Dataset entries:
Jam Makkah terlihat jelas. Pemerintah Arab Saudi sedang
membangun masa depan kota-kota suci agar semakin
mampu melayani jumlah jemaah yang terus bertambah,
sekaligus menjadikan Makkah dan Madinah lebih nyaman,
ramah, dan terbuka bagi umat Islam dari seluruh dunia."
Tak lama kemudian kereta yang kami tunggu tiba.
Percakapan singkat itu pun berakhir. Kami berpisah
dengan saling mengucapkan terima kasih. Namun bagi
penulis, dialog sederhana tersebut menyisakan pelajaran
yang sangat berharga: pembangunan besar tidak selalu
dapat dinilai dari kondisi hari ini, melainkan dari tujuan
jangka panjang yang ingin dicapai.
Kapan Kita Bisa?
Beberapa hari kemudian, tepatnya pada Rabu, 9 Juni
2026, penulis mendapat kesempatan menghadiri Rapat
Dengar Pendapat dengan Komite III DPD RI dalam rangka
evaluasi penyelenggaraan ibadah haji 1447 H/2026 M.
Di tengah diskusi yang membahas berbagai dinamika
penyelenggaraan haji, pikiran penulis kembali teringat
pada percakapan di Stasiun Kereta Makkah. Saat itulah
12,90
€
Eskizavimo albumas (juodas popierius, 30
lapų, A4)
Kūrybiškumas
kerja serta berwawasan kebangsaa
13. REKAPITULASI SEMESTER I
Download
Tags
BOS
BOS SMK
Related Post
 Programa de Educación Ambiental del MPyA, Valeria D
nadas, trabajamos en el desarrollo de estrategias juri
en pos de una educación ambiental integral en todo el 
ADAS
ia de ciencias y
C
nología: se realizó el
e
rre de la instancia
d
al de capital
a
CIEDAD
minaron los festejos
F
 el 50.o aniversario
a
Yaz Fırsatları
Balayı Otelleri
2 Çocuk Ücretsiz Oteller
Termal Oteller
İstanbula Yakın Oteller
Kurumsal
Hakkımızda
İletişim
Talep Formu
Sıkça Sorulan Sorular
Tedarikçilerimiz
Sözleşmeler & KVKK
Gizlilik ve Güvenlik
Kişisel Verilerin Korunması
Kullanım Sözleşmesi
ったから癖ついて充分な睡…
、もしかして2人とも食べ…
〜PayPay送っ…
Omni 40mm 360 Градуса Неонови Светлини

## Work task
Nothing but the exact lines of the data above, from the line containing "Sıkça Sorulan Sorular" through the last, should appear in the answer.

## Answer to this exercise
Sıkça Sorulan Sorular
Tedarikçilerimiz
Sözleşmeler & KVKK
Gizlilik ve Güvenlik
Kişisel Verilerin Korunması
Kullanım Sözleşmesi
ったから癖ついて充分な睡…
、もしかして2人とも食べ…
〜PayPay送っ…
Omni 40mm 360 Градуса Неонови Светлини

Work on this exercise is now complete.